● Work item: In the entries below, the word "round" appears on some lines. Copy each of those lines.

[Source records]
[Start of Attachment]
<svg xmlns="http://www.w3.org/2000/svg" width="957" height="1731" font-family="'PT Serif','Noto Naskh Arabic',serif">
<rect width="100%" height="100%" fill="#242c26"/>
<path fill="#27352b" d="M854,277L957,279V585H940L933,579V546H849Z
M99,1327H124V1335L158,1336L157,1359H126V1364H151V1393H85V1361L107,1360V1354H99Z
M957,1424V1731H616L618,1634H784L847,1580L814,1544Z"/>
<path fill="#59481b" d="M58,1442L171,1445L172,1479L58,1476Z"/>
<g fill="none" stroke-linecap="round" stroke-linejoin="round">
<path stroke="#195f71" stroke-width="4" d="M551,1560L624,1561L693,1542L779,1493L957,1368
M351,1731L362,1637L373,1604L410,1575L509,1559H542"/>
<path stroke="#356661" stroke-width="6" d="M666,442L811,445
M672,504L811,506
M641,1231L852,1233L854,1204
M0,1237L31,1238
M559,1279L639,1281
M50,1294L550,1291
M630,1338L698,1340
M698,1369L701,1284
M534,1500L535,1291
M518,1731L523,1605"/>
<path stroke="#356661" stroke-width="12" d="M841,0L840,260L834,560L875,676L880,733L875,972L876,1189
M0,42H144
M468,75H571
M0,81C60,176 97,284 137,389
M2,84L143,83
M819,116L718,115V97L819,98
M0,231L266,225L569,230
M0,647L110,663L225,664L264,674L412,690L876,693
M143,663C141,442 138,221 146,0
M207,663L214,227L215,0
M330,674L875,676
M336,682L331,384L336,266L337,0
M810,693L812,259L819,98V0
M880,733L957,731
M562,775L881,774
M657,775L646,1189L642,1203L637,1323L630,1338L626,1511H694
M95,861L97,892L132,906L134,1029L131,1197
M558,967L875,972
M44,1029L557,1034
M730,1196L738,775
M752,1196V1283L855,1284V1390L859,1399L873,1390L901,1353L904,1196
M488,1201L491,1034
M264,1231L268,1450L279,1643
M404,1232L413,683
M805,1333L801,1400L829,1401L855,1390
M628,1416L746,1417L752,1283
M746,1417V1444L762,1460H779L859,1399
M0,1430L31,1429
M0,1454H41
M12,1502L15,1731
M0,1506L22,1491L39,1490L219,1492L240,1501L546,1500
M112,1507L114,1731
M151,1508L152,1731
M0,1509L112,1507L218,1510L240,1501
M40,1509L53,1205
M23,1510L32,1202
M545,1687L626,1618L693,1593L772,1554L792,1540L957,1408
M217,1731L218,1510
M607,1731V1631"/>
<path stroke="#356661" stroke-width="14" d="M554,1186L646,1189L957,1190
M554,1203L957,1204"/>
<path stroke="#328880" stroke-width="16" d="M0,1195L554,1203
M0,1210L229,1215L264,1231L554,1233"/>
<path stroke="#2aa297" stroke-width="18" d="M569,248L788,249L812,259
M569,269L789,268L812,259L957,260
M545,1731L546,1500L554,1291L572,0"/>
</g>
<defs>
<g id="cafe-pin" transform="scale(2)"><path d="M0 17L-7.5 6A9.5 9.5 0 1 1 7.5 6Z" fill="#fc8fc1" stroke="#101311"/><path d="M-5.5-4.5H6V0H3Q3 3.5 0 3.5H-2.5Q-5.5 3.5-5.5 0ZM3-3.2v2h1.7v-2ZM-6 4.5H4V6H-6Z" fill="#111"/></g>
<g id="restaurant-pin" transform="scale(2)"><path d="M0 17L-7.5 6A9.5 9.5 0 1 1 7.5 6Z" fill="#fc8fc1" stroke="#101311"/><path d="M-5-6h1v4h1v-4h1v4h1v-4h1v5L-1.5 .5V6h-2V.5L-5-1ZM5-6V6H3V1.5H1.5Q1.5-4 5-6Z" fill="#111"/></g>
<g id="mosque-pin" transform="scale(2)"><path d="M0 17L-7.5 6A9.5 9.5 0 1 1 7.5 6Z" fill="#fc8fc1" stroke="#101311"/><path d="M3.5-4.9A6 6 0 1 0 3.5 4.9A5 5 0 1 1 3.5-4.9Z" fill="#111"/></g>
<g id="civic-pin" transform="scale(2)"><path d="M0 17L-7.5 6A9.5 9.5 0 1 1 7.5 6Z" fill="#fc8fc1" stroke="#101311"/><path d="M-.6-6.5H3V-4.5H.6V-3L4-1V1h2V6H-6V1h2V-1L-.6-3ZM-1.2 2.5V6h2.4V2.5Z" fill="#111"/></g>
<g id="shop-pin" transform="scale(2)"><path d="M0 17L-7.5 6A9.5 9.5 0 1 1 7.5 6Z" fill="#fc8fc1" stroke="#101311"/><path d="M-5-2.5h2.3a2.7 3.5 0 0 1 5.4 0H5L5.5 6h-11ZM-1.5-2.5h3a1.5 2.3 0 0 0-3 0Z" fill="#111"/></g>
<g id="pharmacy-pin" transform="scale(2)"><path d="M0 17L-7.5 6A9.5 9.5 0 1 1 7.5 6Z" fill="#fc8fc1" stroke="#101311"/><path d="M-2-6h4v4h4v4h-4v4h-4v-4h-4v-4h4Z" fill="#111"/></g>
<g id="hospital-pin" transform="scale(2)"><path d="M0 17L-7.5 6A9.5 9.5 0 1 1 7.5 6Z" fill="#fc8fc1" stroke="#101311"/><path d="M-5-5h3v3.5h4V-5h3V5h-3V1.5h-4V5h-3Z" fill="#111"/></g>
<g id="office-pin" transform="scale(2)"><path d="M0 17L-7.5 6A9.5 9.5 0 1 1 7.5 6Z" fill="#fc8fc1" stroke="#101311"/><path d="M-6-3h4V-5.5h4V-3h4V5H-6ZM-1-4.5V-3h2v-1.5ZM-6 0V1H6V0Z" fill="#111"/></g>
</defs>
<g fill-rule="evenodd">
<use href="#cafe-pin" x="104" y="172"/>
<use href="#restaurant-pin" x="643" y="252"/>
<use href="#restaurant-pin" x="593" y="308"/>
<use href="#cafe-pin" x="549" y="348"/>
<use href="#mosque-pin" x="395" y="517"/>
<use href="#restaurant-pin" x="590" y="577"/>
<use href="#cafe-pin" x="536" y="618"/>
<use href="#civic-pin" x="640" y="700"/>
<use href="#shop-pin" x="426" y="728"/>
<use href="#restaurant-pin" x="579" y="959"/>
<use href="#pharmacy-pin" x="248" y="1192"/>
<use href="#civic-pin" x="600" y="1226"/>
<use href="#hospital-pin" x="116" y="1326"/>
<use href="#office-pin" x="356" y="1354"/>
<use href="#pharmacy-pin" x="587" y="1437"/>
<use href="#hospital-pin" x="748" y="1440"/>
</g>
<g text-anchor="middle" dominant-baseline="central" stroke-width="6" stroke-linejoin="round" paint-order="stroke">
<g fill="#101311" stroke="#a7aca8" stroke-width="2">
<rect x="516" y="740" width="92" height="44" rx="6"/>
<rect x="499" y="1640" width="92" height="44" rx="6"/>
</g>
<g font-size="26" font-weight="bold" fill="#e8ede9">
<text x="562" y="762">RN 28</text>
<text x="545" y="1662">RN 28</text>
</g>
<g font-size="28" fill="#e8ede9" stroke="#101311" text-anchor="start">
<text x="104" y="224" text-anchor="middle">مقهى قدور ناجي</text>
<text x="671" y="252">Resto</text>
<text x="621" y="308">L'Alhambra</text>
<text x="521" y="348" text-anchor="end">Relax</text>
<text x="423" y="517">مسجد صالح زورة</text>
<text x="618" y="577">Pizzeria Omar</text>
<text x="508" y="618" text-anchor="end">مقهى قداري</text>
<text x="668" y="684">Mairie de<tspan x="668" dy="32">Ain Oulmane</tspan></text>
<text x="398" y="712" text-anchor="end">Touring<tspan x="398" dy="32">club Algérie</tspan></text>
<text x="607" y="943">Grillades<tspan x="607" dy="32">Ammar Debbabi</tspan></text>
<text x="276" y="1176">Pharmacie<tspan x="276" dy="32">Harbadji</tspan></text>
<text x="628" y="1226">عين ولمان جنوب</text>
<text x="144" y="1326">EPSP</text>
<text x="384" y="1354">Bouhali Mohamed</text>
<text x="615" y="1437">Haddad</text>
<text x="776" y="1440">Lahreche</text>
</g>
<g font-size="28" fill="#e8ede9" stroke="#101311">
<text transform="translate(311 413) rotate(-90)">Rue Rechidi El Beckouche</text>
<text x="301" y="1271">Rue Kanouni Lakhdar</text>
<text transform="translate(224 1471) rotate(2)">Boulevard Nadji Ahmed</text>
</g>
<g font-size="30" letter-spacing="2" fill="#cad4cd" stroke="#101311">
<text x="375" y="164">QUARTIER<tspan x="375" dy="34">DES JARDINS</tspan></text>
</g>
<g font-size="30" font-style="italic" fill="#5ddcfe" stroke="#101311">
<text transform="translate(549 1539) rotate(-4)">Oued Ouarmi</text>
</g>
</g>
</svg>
[End of Attachment]
● Completed task:
<g fill="none" stroke-linecap="round" stroke-linejoin="round">
<g text-anchor="middle" dominant-baseline="central" stroke-width="6" stroke-linejoin="round" paint-order="stroke">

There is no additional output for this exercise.